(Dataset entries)
********************

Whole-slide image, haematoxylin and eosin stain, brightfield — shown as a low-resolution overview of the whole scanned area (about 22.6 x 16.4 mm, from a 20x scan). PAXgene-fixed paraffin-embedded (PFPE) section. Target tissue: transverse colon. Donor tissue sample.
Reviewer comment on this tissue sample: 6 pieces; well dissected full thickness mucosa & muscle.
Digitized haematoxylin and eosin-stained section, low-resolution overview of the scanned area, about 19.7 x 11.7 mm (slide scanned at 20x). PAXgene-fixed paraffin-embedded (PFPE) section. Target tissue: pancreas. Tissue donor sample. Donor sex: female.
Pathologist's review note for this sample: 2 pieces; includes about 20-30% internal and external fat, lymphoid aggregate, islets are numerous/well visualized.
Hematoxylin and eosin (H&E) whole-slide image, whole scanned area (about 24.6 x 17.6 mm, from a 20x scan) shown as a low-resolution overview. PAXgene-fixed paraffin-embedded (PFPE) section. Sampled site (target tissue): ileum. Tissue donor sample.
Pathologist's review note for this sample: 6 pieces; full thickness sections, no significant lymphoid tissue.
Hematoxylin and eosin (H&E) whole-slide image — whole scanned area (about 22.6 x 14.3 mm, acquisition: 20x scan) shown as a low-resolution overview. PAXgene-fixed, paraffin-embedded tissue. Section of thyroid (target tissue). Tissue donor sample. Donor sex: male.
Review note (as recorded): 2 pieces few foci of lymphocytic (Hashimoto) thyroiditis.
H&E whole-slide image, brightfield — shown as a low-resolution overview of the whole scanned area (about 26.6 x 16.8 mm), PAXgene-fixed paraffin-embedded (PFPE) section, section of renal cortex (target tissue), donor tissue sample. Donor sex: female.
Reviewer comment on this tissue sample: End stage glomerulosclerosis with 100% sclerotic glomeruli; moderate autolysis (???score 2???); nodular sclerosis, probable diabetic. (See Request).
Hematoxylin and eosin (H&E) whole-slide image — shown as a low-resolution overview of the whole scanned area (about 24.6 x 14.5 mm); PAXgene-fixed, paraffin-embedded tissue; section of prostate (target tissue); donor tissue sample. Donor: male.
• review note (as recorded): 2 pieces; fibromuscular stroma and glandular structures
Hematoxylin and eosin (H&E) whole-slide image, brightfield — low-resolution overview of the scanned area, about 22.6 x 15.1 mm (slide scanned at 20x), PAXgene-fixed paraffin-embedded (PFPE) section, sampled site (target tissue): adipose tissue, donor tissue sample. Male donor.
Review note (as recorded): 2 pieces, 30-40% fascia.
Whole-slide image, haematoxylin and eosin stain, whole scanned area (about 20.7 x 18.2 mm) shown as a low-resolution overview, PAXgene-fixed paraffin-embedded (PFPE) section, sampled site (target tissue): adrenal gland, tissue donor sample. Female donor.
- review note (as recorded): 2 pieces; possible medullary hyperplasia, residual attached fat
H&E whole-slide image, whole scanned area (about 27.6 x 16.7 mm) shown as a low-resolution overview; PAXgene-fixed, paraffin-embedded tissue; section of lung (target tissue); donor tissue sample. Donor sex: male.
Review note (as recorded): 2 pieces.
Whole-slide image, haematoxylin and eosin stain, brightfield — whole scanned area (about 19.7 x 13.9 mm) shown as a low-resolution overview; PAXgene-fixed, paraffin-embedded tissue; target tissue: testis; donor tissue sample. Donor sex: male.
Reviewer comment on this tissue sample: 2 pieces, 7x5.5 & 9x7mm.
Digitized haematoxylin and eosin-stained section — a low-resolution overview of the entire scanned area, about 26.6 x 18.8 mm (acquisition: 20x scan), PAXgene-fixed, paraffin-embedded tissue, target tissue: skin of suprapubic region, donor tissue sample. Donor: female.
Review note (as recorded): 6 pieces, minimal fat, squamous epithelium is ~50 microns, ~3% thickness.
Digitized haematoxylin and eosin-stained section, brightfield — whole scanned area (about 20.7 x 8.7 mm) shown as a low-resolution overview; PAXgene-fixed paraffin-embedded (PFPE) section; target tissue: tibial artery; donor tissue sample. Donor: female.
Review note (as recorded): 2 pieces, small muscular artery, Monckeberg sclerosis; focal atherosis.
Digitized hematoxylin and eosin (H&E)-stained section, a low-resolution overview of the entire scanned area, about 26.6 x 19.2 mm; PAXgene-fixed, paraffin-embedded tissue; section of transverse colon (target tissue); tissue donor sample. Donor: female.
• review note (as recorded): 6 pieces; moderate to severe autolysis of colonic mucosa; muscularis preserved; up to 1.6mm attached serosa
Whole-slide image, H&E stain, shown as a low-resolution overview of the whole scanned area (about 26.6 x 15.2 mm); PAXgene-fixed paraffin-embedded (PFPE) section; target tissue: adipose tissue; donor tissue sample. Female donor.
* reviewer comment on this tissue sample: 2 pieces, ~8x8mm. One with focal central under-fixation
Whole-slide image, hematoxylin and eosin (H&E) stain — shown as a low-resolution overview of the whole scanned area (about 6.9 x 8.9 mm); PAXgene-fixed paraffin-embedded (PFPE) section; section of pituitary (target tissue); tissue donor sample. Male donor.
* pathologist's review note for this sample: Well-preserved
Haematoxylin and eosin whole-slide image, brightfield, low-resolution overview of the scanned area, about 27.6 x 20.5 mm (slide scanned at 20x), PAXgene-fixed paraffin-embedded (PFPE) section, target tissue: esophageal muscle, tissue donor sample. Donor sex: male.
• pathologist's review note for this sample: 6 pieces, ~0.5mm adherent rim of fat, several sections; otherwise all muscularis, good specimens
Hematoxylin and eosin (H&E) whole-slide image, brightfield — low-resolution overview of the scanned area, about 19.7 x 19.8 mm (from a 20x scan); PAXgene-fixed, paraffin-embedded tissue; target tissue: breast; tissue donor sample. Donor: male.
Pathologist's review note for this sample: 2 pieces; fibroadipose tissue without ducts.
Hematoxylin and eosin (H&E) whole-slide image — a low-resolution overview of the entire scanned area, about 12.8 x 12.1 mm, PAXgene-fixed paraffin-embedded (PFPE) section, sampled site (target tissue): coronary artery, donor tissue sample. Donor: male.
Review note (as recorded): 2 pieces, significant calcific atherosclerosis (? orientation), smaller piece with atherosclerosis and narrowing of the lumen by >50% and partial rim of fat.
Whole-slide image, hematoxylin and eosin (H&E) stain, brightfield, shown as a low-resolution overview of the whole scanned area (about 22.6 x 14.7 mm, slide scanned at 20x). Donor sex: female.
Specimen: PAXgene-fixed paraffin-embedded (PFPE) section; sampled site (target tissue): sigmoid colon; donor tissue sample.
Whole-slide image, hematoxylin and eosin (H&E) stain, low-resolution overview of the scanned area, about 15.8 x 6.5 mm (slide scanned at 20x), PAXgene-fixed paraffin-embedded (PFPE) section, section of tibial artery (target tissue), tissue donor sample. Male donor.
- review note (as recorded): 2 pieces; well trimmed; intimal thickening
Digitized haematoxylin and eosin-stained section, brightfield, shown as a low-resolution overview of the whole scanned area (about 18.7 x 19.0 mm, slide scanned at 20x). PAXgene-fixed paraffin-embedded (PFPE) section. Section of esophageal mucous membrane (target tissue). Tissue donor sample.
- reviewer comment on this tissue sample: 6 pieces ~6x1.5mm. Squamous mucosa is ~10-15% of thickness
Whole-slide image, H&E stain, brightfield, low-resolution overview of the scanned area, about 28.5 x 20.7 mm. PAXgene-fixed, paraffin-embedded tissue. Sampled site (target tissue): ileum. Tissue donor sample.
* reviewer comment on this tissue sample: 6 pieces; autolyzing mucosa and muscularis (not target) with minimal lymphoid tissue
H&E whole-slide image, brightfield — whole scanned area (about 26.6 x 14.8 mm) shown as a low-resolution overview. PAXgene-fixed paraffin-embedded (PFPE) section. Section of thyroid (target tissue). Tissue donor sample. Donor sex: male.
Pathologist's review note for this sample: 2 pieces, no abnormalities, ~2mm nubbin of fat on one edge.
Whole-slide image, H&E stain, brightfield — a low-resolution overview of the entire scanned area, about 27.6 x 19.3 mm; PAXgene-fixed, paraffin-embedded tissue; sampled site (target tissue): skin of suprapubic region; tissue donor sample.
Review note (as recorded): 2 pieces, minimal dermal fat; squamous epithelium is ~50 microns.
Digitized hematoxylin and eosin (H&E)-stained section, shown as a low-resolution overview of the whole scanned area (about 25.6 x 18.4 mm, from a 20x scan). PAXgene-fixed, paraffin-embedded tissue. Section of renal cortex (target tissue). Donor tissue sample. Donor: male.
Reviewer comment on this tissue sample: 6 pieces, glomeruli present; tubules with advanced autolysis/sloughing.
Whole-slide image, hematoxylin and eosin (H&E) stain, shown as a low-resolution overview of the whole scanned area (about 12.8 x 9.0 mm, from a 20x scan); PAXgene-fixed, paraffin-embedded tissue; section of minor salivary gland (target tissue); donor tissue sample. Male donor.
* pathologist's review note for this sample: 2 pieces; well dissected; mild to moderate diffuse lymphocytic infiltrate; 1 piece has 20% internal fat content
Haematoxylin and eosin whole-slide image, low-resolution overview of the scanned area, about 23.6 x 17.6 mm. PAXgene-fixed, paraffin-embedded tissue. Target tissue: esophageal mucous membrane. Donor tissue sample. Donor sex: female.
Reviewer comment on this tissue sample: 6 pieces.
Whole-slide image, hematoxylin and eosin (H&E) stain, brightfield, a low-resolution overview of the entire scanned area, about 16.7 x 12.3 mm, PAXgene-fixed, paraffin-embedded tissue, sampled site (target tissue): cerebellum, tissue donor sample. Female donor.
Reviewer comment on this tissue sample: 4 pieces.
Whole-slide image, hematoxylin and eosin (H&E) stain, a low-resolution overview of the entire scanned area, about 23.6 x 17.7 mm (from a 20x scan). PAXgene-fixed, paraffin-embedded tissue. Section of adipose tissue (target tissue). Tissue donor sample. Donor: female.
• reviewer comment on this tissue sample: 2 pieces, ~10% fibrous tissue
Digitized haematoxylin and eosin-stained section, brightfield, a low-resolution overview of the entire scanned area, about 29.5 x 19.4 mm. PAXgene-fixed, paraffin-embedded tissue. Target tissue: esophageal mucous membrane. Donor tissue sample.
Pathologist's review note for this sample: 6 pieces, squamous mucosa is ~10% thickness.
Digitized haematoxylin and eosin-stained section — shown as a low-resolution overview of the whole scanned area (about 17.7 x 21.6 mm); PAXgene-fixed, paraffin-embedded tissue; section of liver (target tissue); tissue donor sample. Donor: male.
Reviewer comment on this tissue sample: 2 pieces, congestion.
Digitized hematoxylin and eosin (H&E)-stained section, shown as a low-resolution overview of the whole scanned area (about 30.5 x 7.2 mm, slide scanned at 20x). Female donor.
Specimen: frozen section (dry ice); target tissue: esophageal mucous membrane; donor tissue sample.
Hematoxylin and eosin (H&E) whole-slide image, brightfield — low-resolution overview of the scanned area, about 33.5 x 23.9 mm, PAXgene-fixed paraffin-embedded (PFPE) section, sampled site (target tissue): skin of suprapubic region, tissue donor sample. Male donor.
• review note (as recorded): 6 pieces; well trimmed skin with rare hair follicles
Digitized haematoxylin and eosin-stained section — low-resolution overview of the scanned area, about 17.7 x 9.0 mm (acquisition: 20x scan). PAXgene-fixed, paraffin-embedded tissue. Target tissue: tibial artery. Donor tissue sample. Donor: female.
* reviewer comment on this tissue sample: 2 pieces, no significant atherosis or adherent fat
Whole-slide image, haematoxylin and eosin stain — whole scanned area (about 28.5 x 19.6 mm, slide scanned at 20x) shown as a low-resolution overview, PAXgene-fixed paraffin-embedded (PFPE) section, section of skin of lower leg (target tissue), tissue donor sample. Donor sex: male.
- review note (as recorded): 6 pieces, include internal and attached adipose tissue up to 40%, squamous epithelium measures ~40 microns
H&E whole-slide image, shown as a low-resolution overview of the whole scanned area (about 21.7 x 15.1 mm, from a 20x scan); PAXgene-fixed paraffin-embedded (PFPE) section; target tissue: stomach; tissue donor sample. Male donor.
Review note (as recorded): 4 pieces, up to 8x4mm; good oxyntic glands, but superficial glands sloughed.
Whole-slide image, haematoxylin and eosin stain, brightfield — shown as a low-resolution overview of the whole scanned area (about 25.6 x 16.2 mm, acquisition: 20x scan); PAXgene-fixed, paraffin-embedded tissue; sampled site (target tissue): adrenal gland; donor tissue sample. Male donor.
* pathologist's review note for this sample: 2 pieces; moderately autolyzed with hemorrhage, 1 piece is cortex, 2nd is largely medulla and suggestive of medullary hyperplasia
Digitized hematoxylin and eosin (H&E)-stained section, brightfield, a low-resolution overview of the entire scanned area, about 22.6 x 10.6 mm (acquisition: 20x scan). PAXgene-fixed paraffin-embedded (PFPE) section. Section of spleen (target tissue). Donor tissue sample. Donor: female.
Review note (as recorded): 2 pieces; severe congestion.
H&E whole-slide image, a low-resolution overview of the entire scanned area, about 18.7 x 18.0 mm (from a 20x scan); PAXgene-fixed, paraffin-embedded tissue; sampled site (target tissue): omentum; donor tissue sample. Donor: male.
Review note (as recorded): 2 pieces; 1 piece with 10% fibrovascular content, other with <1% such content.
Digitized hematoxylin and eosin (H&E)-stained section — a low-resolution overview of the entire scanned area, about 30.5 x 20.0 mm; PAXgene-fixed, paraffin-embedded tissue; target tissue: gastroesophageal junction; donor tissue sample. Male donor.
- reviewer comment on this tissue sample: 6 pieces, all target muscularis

********************

WHAT THE TASK ASKS> Repeat verbatim the opening run of entries, ending with the line that contains "Pathologist's review note for this sample: 2 pieces; includes".

SOLVED PROBLEM>
Whole-slide image, haematoxylin and eosin stain, brightfield — shown as a low-resolution overview of the whole scanned area (about 22.6 x 16.4 mm, from a 20x scan). PAXgene-fixed paraffin-embedded (PFPE) section. Target tissue: transverse colon. Donor tissue sample.
Reviewer comment on this tissue sample: 6 pieces; well dissected full thickness mucosa & muscle.
Digitized haematoxylin and eosin-stained section, low-resolution overview of the scanned area, about 19.7 x 11.7 mm (slide scanned at 20x). PAXgene-fixed paraffin-embedded (PFPE) section. Target tissue: pancreas. Tissue donor sample. Donor sex: female.
Pathologist's review note for this sample: 2 pieces; includes about 20-30% internal and external fat, lymphoid aggregate, islets are numerous/well visualized.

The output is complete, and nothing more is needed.